Schwalm Whitsun Custom – “Pfingstmännchen” and “Pfingstbügel”

The Whitsun custom in the Schwalm is a custom of demand. The children of a village move in a parade from house to house demanding small donations.

The course varies from village to village a little bit, and over the decades small changes to the custom have come about. However, the essence of it remains the same.

On Whitsun Monday, the boys of a village go to the forest. There, one of them is bound with fresh green branches, grass, and moss to be transformed into the Pfingstmännchen (Whitsun manikin).

The whole body is wrapped with branches and greenery. Only small ports allow the boy to look out.

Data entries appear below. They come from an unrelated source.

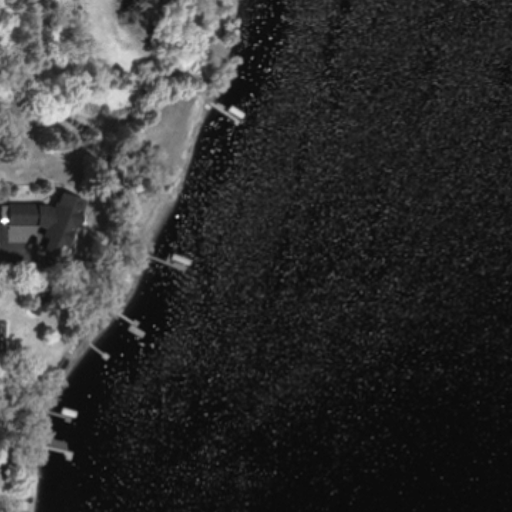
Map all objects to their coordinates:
building: (49, 221)
road: (11, 262)
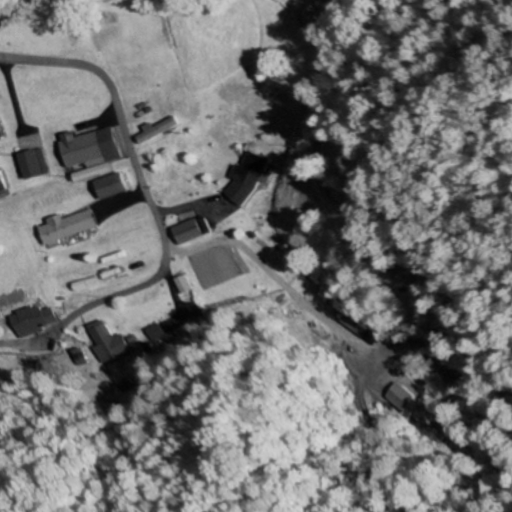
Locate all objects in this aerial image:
building: (159, 130)
building: (2, 131)
building: (93, 152)
road: (133, 159)
building: (36, 163)
building: (251, 177)
building: (2, 183)
building: (114, 186)
building: (70, 226)
building: (193, 230)
building: (87, 284)
building: (180, 284)
building: (34, 320)
building: (106, 342)
building: (395, 397)
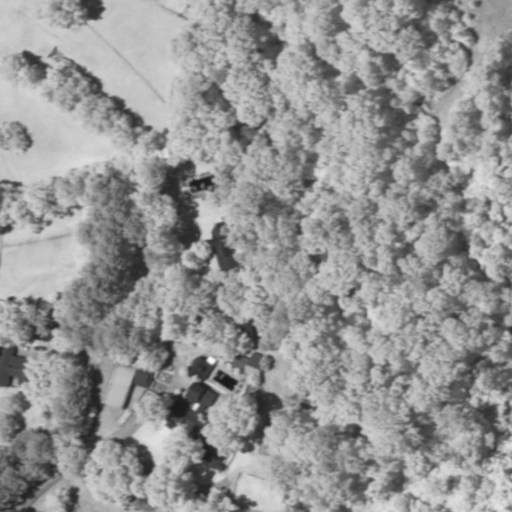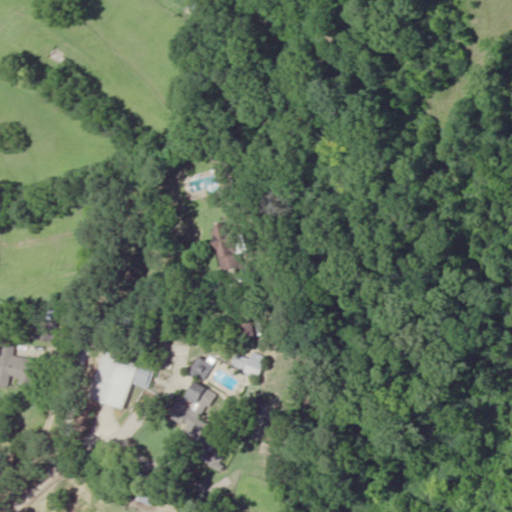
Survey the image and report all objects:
building: (230, 246)
building: (255, 363)
building: (18, 366)
building: (204, 368)
building: (123, 378)
road: (153, 406)
building: (202, 419)
road: (212, 434)
park: (498, 452)
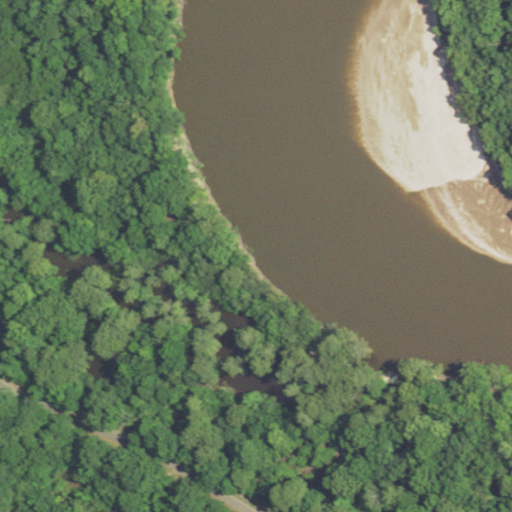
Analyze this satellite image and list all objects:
river: (373, 176)
road: (132, 439)
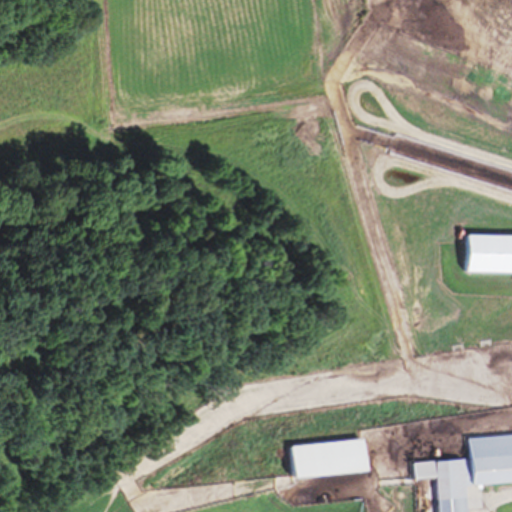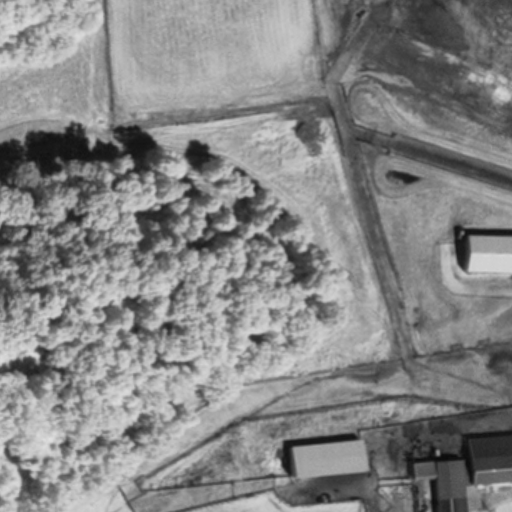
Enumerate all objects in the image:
building: (490, 255)
building: (333, 461)
building: (470, 473)
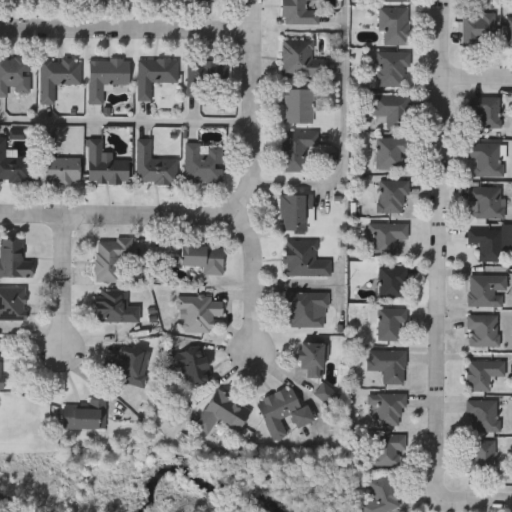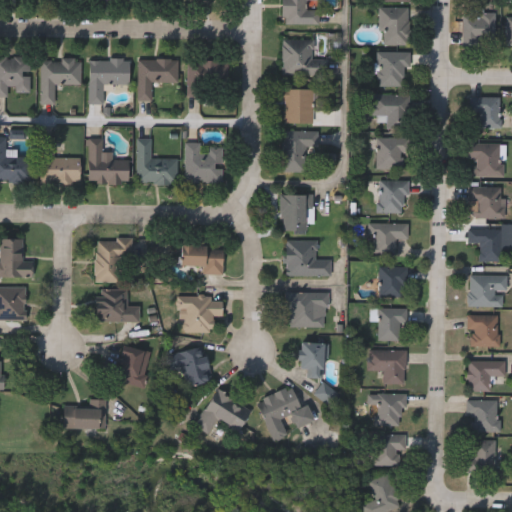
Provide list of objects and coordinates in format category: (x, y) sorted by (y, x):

Movement with the thick and heavy framework was cumbersome, but all had fun in it.

It was a special privilege to be the Pfingstmännchen.

The girls of the village brought their most beautiful silk ribbons to a seamstress to decorate a fanciful Pfingstbügel (Whitsun frame). The Pfingstbügel is a half-circle shield that is perched on top of a center staff

or on two side staffs used for carrying. Often the bottom parts of the staffs were decorated with carved or coloured designs or wrapped with ribbons.

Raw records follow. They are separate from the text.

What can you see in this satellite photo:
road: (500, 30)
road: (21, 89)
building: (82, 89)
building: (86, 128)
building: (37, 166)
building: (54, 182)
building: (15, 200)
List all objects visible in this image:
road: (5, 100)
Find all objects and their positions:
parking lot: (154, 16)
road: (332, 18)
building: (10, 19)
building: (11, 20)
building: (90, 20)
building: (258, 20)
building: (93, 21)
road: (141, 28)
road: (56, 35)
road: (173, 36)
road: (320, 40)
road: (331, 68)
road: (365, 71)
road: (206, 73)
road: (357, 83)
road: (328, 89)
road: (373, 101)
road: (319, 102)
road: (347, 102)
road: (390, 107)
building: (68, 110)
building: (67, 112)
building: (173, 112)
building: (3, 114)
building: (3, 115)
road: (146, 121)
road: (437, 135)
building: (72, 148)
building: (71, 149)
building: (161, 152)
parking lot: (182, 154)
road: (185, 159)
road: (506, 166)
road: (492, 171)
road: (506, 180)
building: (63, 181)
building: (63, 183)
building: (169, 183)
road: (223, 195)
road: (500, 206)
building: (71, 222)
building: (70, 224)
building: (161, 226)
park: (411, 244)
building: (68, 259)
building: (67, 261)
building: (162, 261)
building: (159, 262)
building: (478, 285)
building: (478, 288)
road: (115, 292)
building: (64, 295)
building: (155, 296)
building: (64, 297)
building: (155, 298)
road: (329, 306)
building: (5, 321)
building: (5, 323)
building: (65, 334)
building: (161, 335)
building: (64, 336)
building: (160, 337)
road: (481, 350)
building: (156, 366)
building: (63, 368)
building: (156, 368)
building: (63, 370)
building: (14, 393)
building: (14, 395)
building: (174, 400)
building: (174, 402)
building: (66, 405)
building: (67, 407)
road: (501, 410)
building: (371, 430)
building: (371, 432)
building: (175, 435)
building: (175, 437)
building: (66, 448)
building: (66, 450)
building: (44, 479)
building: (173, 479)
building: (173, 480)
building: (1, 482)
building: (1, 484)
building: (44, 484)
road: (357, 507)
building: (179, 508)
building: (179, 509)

One side of the shield is decorated with red bands,

the other side with green bands.

Often a diagonal cross, made of two bands, is an additional decoration. A small flower bouquet is fastened on top.

Wearing their festive costumes and carrying small Schwalm baskets, the girls walk to the forest to fetch the boys.

The girl with the Pfingstbügel is the leader. It is a special privilege to hold the shield. Going out of the village, the red side of the shield is facing forward.

Together with the Pfingstmännchen, they go back to the village to start their parade. Coming back to the village, the green side of the shield is facing forward. It symbolizes the awakening and “greening” of nature.

Dr. Andreas Scheller took the photo below circa 1940.

Back in the village, the children, along with the Pfingstmännchen, go from house to house to collect small donations. Traditionally, donations are eggs, bacon, sweets, and coins. The children recite jingles or sing folk songs.

Following the procession, pancakes are made using the eggs, and all the children have a nice meal together.